Só a saúde, pelas entranhas do corpo, o obrigou a parar. Tinha 66 anos, os médicos convenceram-no. De outra forma nada o afastava das ondas: nos EUA continental, nem sequer chegou ao estado do Utah; pelo ar, só viajou ao Havai, correndo para o mar mal aterrou. Incontáveis dias houve em que esteve sozinho na água, a “ver focas e leões marinhos”, lembrou ao “The New York Times”, com as vagas só para ele. Admitia pensar em “todas as coisas que ia falhar na vida”, mas cedo o prazer o reconquistava: “A única coisa que tive foi ter as ondas só para mim, a minha Disneyland.”

Se o ponto fosse os recordes, Dale Webster poderia ter descansado um dia ou outro, sem necessitar de ir aos 14,641 com os quais fixou o recorde do Guinness.
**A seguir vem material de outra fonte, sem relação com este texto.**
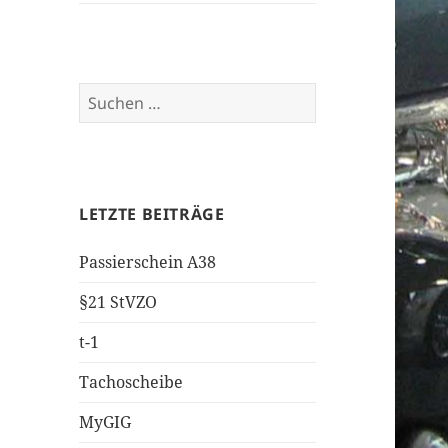
Suchen
nach:
LETZTE BEITRÄGE
Passierschein A38
§21 StVZO
t-1
Tachoscheibe
MyGIG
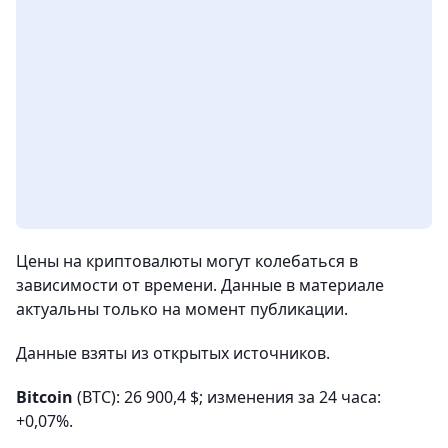
Цены на криптовалюты могут колебаться в
зависимости от времени. Данные в материале
актуальны только на момент публикации.
Данные взяты из открытых источников.
Bitcoin
(BTC): 26 900,4 $; изменения за 24 часа:
+0,07%.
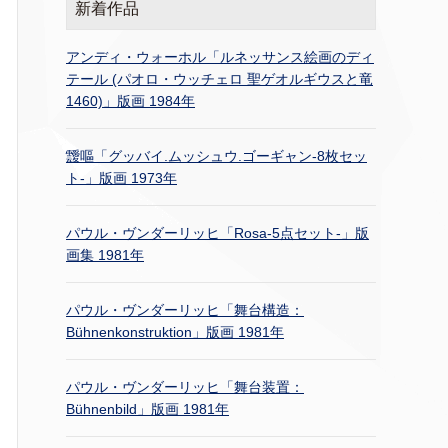
新着作品
アンディ・ウォーホル「ルネッサンス絵画のディ
テール (パオロ・ウッチェロ 聖ゲオルギウスと竜
1460)」版画 1984年
靉嘔「グッバイ.ムッシュウ.ゴーギャン-8枚セッ
ト-」版画 1973年
パウル・ヴンダーリッヒ「Rosa-5点セット-」版
画集 1981年
パウル・ヴンダーリッヒ「舞台構造：
Bühnenkonstruktion」版画 1981年
パウル・ヴンダーリッヒ「舞台装置：
Bühnenbild」版画 1981年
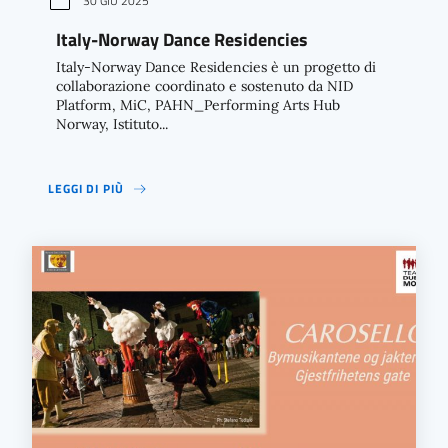
30 GIU 2025
Italy-Norway Dance Residencies
Italy-Norway Dance Residencies è un progetto di
collaborazione coordinato e sostenuto da NID
Platform, MiC, PAHN_Performing Arts Hub
Norway, Istituto...
LEGGI DI PIÙ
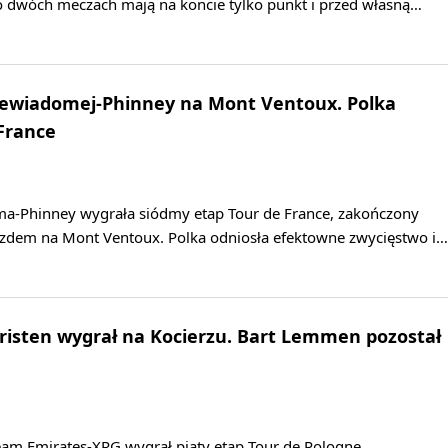
po dwóch meczach mają na koncie tylko punkt i przed własną…
Niewiadomej-Phinney na Mont Ventoux. Polka
 France
a-Phinney wygrała siódmy etap Tour de France, zakończony
dem na Mont Ventoux. Polka odniosła efektowne zwycięstwo i…
hristen wygrał na Kocierzu. Bart Lemmen pozostał
eam Emirates-XRG wygrał piąty etap Tour de Pologne,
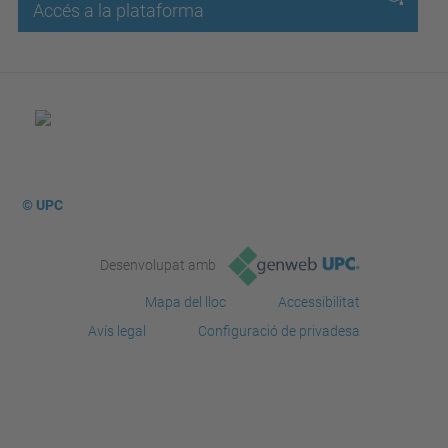
Accés a la plataforma
© UPC
Desenvolupat amb
Mapa del lloc
Accessibilitat
Avís legal
Configuració de privadesa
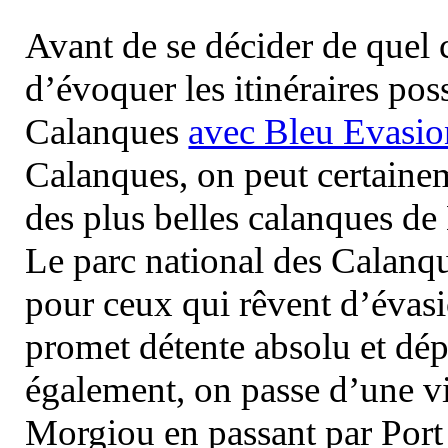
Avant de se décider de quel ci
d’évoquer les itinéraires pos
Calanques
avec Bleu Evasio
Calanques, on peut certainem
des plus belles calanques de
Le parc national des Calanq
pour ceux qui rêvent d’évasi
promet détente absolu et dép
également, on passe d’une vi
Morgiou en passant par Port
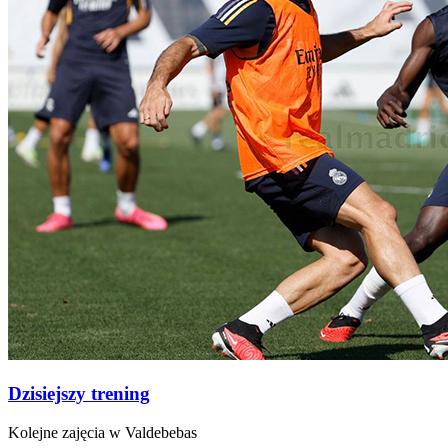
Dzisiejszy trening
Kolejne zajęcia w Valdebebas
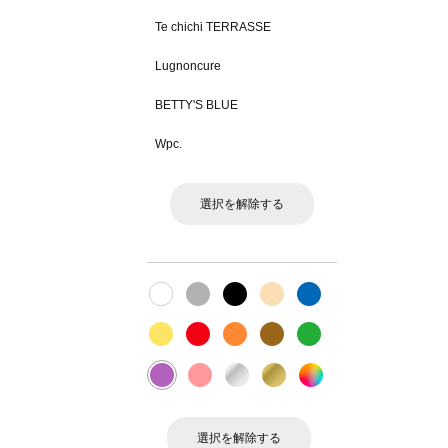
Te chichi TERRASSE
Lugnoncure
BETTY'S BLUE
Wpc.
選択を解除する
選択を解除する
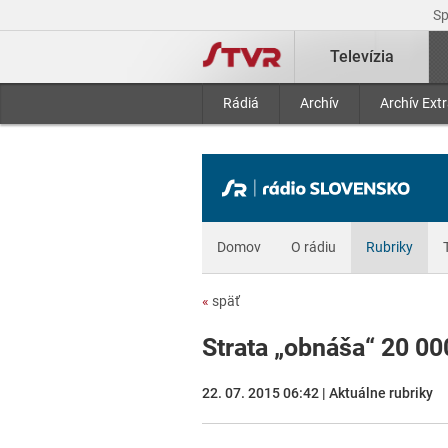
S
Televízia
Rádiá
Archív
Archív Ext
Domov
O rádiu
Rubriky
«
späť
Strata „obnáša“ 20 00
22. 07. 2015 06:42 | Aktuálne rubriky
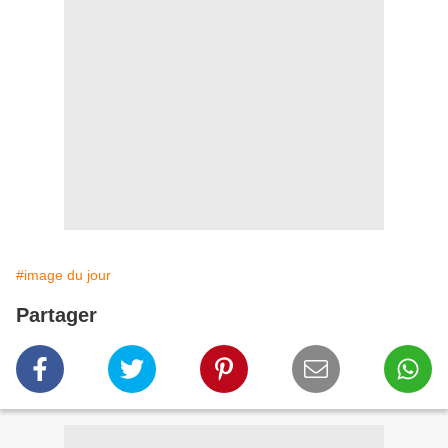
#image du jour
Partager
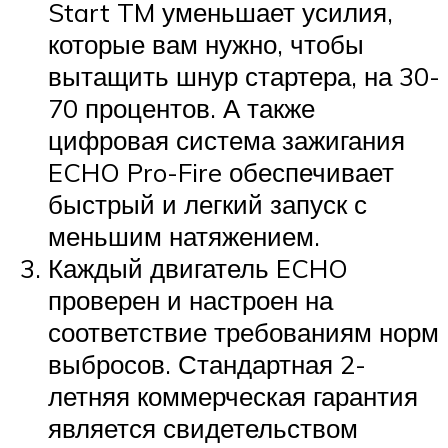
Start TM уменьшает усилия,
которые вам нужно, чтобы
вытащить шнур стартера, на 30-
70 процентов. А также
цифровая система зажигания
ECHO Pro-Fire обеспечивает
быстрый и легкий запуск с
меньшим натяжением.
Каждый двигатель ECHO
проверен и настроен на
соответствие требованиям норм
выбросов. Стандартная 2-
летняя коммерческая гарантия
является свидетельством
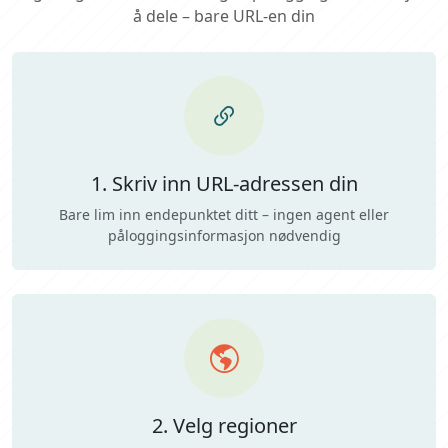
å dele – bare URL-en din
1. Skriv inn URL-adressen din
Bare lim inn endepunktet ditt – ingen agent eller
påloggingsinformasjon nødvendig
2. Velg regioner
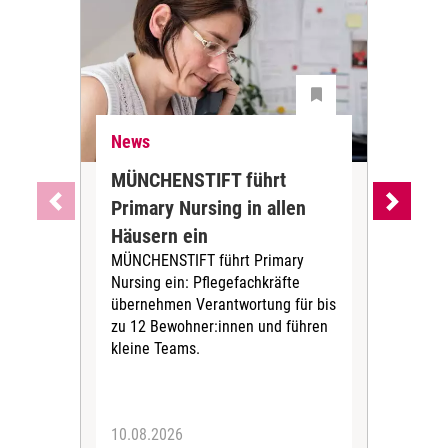
News
Pfl
MÜNCHENSTIFT führt
War
Primary Nursing in allen
sic
Häusern ein
was
MÜNCHENSTIFT führt Primary
Exp
Nursing ein: Pflegefachkräfte
Kons
übernehmen Verantwortung für bis
Pfle
zu 12 Bewohner:innen und führen
Ges
kleine Teams.
Führ
10.08.2026
10.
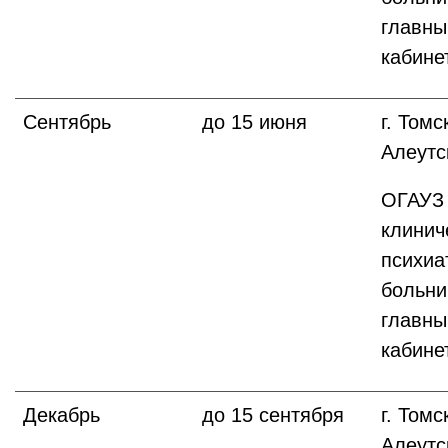
главны
кабине
Сентябрь
до 15 июня
г. Томс
Алеутс
ОГАУЗ 
клинич
психиа
больни
главны
кабине
Декабрь
до 15 сентября
г. Томс
Алеутс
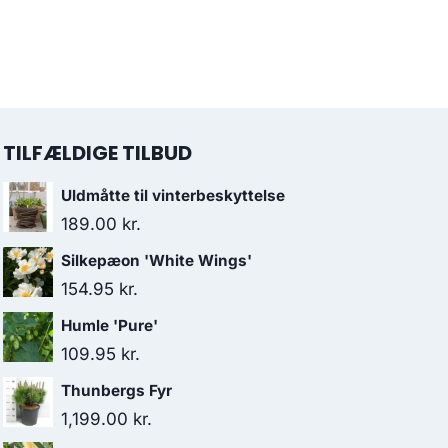
TILFÆLDIGE TILBUD
Uldmåtte til vinterbeskyttelse
189.00
kr.
Silkepæon 'White Wings'
154.95
kr.
Humle 'Pure'
109.95
kr.
Thunbergs Fyr
1,199.00
kr.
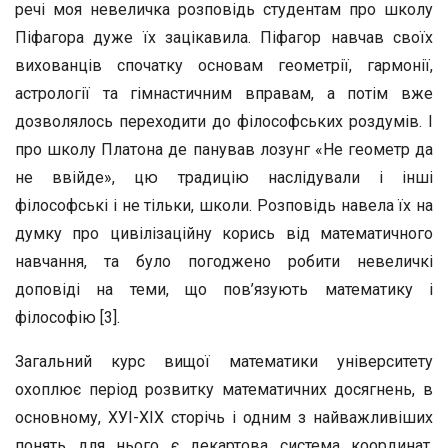
речі моя невеличка розповідь студентам про школу
Піфагора дуже їх зацікавила. Піфагор навчав своїх
вихованців спочатку основам геометрії, гармонії,
астрології та гімнастичним вправам, а потім вже
дозволялось переходити до філософських роздумів. І
про школу Платона де панував лозунг «Не геометр да
не ввійде», цю традицію наслідували і інші
філософські і не тільки, школи. Розповідь навела їх на
думку про цивілізаційну корись від математичного
навчання, та було погоджено робити невеличкі
доповіді на теми, що пов’язують математику і
філософію [3].
Загальний курс вищої математики університету
охоплює період розвитку математичних досягнень, в
основному, ХУІ-ХІХ сторічь і одним з найважливіших
понять для нього є декартова система координат.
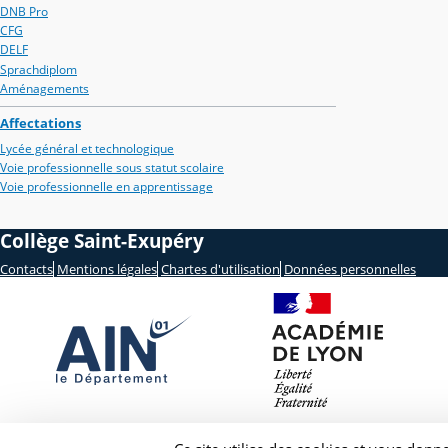
DNB Pro
CFG
DELF
Sprachdiplom
Aménagements
Affectations
Lycée général et technologique
Voie professionnelle sous statut scolaire
Voie professionnelle en apprentissage
Collège Saint-Exupéry
Contacts
Mentions légales
Chartes d'utilisation
Données personnelles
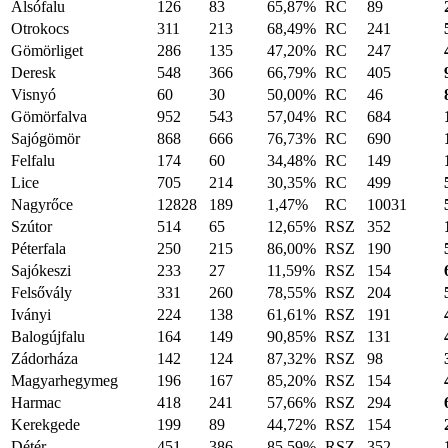
Alsófalu
126
83
65,87%
RC
89
Otrokocs
311
213
68,49%
RC
241
Gömörliget
286
135
47,20%
RC
247
Deresk
548
366
66,79%
RC
405
Visnyó
60
30
50,00%
RC
46
Gömörfalva
952
543
57,04%
RC
684
Sajógömör
868
666
76,73%
RC
690
Felfalu
174
60
34,48%
RC
149
Lice
705
214
30,35%
RC
499
Nagyrőce
12828
189
1,47%
RC
10031
Szútor
514
65
12,65%
RSZ
352
Péterfala
250
215
86,00%
RSZ
190
Sajókeszi
233
27
11,59%
RSZ
154
Felsővály
331
260
78,55%
RSZ
204
Iványi
224
138
61,61%
RSZ
191
Balogújfalu
164
149
90,85%
RSZ
131
Zádorháza
142
124
87,32%
RSZ
98
Magyarhegymeg
196
167
85,20%
RSZ
154
Harmac
418
241
57,66%
RSZ
294
Kerekgede
199
89
44,72%
RSZ
154
Détér
451
386
85,59%
RSZ
352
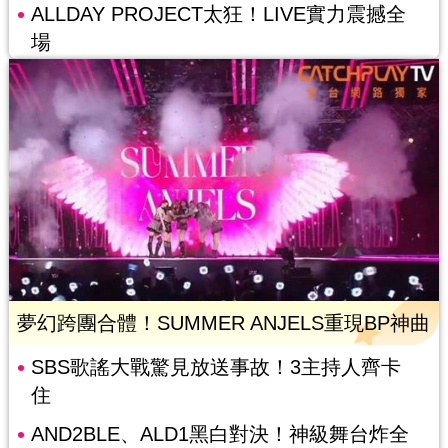
ALLDAY PROJECT太狂！LIVE實力震撼全
場
夢幻跨團合體！SUMMER ANJELS重現BP神曲
SBS歌謠大戰驚見放送事故！3主持人齊卡
住
AND2BLE、ALD1黑白對決！神級舞台炸全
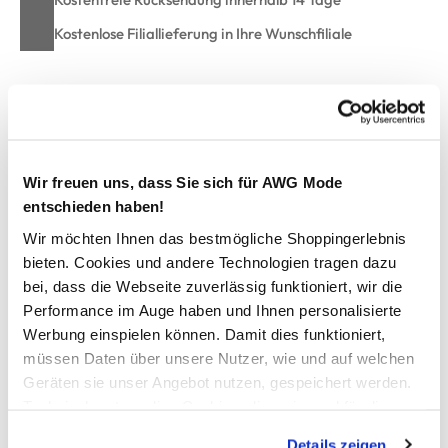
Kostenlose Filiallieferung in Ihre Wunschfiliale
Zur Wunschliste hinzufügen
Wir freuen uns, dass Sie sich für AWG Mode
Mädchen Jeans "Kate"
entschieden haben!
Wir möchten Ihnen das bestmögliche Shoppingerlebnis
Schmal geschnittene Mädchen Thermo Jeans von Stooker
bieten. Cookies und andere Technologien tragen dazu
Skinny Fit mit eng anliegendem Sitz und körpernaher
bei, dass die Webseite zuverlässig funktioniert, wir die
Silhouette
Performance im Auge haben und Ihnen personalisierte
Hochwertige Fertigung mit elastischer und wärmender
Werbung einspielen können. Damit dies funktioniert,
Qualität
müssen Daten über unsere Nutzer, wie und auf welchen
Verstellbarer Bund an der Innenseite für optimalen Sitz bei
Geräten sie unser Angebot nutzen, gespeichert werden.
jeder Tailliengröße
Technisch notwendige Cookies, die zwingend für die
Perfekt für kalte Tage und vielseitig kombinierbar
Herstellerartikelnummer 31540010006999
Bereitstellung der Funktionen der Webseite benötigt
Details zeigen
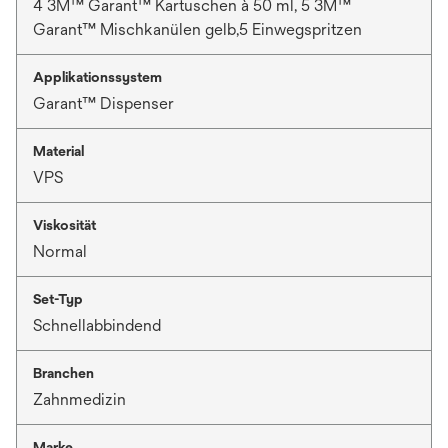
4 3M™ Garant™ Kartuschen à 50 ml, 5 3M™
Garant™ Mischkanülen gelb,5 Einwegspritzen
Applikationssystem
Garant™ Dispenser
Material
VPS
Viskosität
Normal
Set-Typ
Schnellabbindend
Branchen
Zahnmedizin
Marke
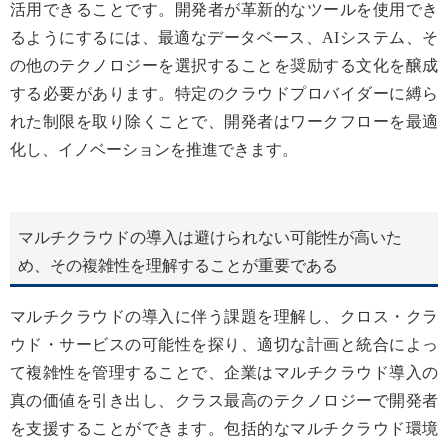
活用できることです。開発者が革新的なツールを使用でき
るようにするには、最適なデータベース、AIシステム、そ
の他のテクノロジーを選択することを奨励する文化を醸成
する必要があります。特定のクラウドプロバイダーに縛ら
れた制限を取り除くことで、開発者はワークフローを最適
化し、イノベーションを推進できます。
マルチクラウドの導入は避けられない可能性が高いた
め、その複雑性を理解することが重要である
マルチクラウドの導入に伴う課題を理解し、クロス・クラ
ウド・サービスの可能性を探り、適切な計画と統合によっ
て複雑性を管理することで、企業はマルチクラウド導入の
真の価値を引き出し、クラス最高のテクノロジーで開発者
を支援することができます。包括的なマルチクラウド環境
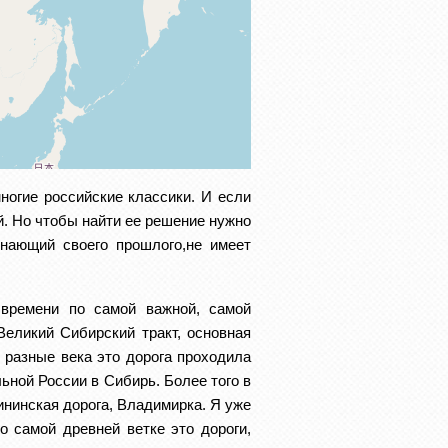
ногие российские классики. И если 
. Но чтобы найти ее решение нужно 
нающий своего прошлого,не имеет 
ремени по самой важной, самой 
Великий Сибирский тракт, основная 
разные века это дорога проходила 
ной России в Сибирь. Более того в 
ининская дорога, Владимирка. Я уже 
 самой древней ветке это дороги,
A anterior marca estava nos 5.280 dias. Em parte, era uma questão de honra, à qual se rendia nas sessões que ninguém o viu completar. “Podia apanhar uma só onda e ninguém saberia. Mas tinha de ter honra. Não queria ser um mentiroso para ser admirado. Sempre quis fazer o que disse que faria”, explanou à “Surfer”, dizendo mais do que muita gente se pode gabar de dizer. 

Simples até ao fim, foi um singular prazer que o agarrou ao surf, desapegado de ir atrás das melhores ondas, nos melhores lugares, sob as melhores condições. “Quando vais à praia, tens que surfar as ondas que aparecem. Podes não apanhar tubos”, descreveria, mas “o ato de vestir o fato, ir para lá para fora e simplesmente estar na água é maravilhoso”. Morreu esta semana, aos 77 anos, segundo a “Surfer” e vários sites da especialidade. Com certeza teria surfado há pouco tempo.